> [TASK STATEMENT]: Full transcription, minus images: write out the listing below exactly as it appears.

> [RECORD EXTRACTS]:
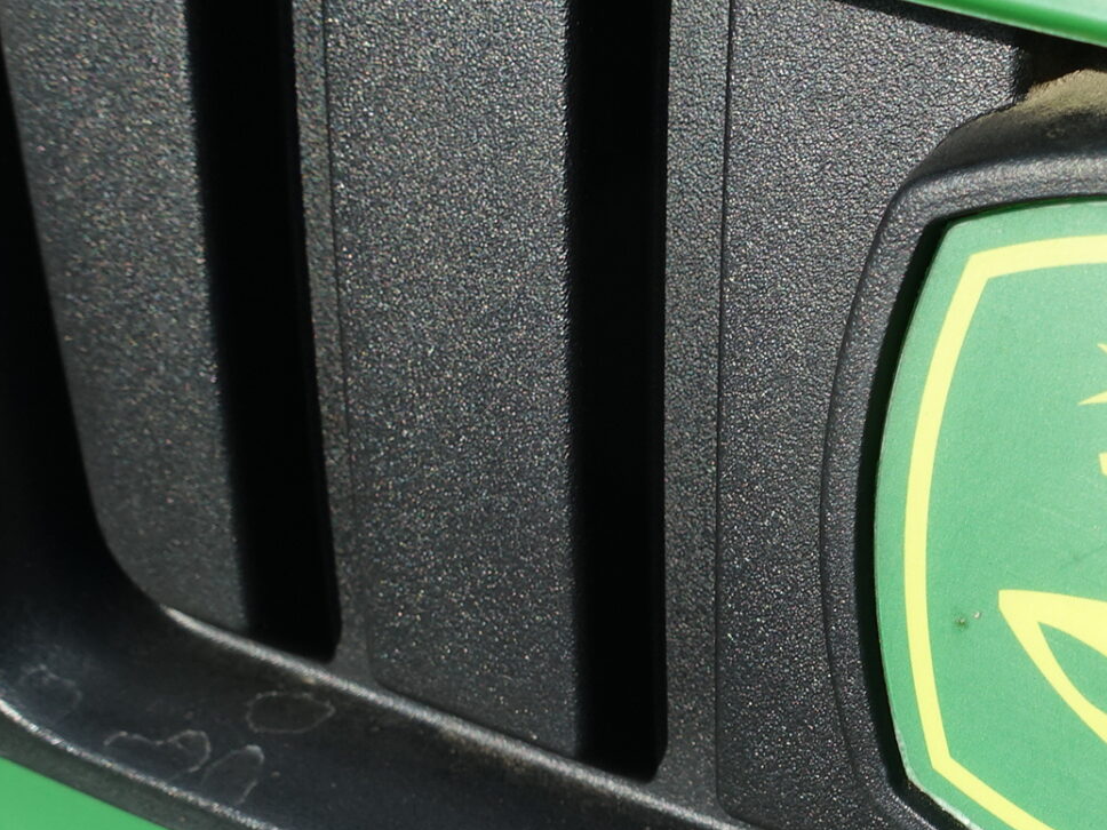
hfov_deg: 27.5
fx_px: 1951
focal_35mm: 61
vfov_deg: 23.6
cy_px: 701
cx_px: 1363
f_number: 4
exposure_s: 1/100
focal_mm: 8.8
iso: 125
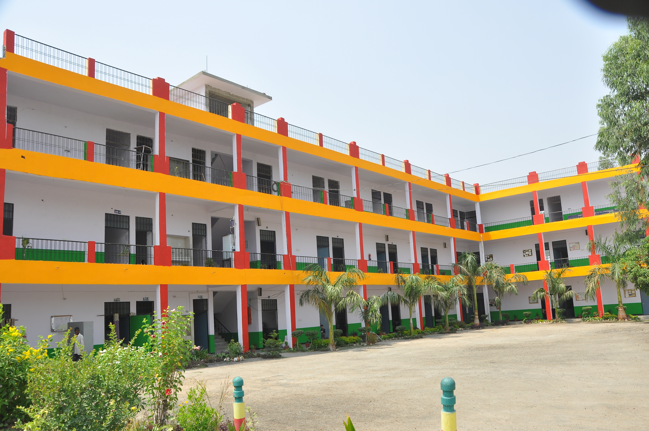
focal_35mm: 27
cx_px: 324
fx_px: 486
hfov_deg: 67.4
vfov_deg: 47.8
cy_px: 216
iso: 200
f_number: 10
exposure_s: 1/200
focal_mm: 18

> [ANSWER TO THIS TASK]:
hfov_deg: 27.5
fx_px: 1951
focal_35mm: 61
vfov_deg: 23.6
cy_px: 701
cx_px: 1363
f_number: 4
exposure_s: 1/100
focal_mm: 8.8
iso: 125
focal_35mm: 27
cx_px: 324
fx_px: 486
hfov_deg: 67.4
vfov_deg: 47.8
cy_px: 216
iso: 200
f_number: 10
exposure_s: 1/200
focal_mm: 18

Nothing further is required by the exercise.